Frequently asked questions
What exactly is a token and how does it relate to message length
A token is a unit of text the model processes. Short words and punctuation may each count as tokens. Longer messages use more tokens. Tokens are consumed both when the agent reads input and when it generates output, so total tokens equal input plus output for a single interaction.
Will I ever pay more than the previous flat rate per message
No. Through December 31, 2025 outbound messages will be capped at $0.02 per message. That means even if token usage would normally cost more, the charge per outbound message will not exceed $0.02 during this period.
Which features should I watch because they increase cost
Custom variables, actions and workflows, knowledge base lookups, and voice or image processing commonly raise token consumption.

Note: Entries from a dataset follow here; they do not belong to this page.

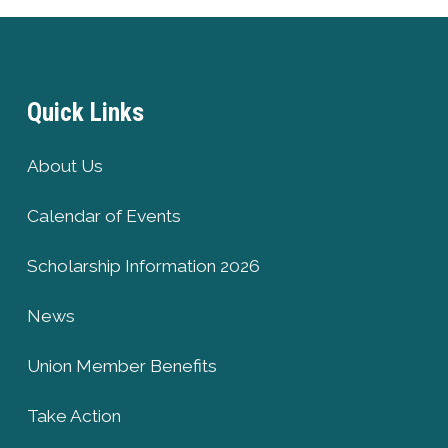
Quick Links
About Us
Calendar of Events
Scholarship Information 2026
News
Union Member Benefits
Take Action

Track interactions that trigger these features and optimize where possible to reduce unnecessary processing.
How can I see estimated costs for a specific agent
Open the agent configuration in the platform, inspect the bot goals or model assignment panel, and review the estimated token usage. Billing or transaction sections of the settings show historical input and output tokens and the resulting charges.
Is there a way to compare the new pricing to the old flat rate
Yes. During the comparison window administrators can enable a feature in account settings to see how token-based charges compare to the flat-rate model before the transition becomes mandatory. Use this period to test and adjust agents as needed.

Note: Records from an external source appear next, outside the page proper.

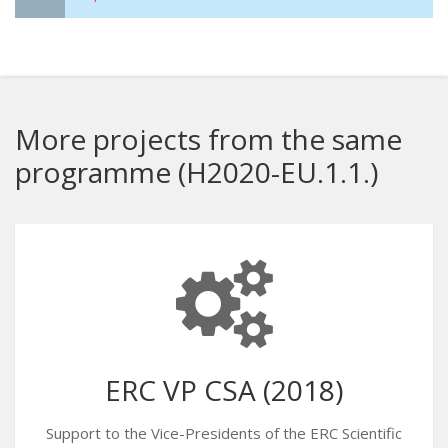
More projects from the same
programme (H2020-EU.1.1.)
ERC VP CSA (2018)
Support to the Vice-Presidents of the ERC Scientific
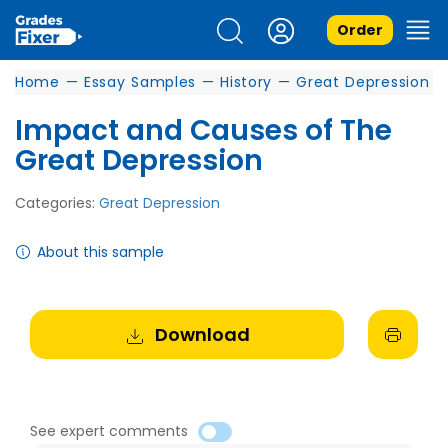
Order
Home
—
Essay Samples
—
History
—
Great Depression
Impact and Causes of The
Great Depression
Categories:
Great Depression
About this sample
Download
See expert comments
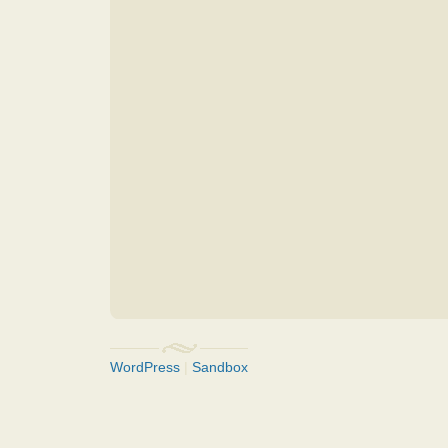
WordPress
|
Sandbox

What if I have high-volume agents that suddenly become expensive
Start by analyzing the token logs to identify what drives the increased usage. Consider simplifying prompts, caching frequent replies, limiting knowledge retrievals, and batching requests. Flow-based builders can also help because outbound message charges for flows are waived until the end of 2025.
Final thoughts
Token-based pricing gives us more control and fairness. It rewards concise design and makes the cost of complex automation transparent. The transition period and cost caps provide breathing room to test and optimize without sudden surprises. By auditing agents, monitoring token usage, and applying simple design principles, we can keep costs low while extending the value of conversational AI across more use cases.
We recommend enabling cost estimates in your account, reviewing high-traffic agents, and prioritizing small design changes that deliver the biggest savings. The move to token-based billing is an opportunity to tighten up conversations, reduce waste, and invest budget where AI delivers the most impact.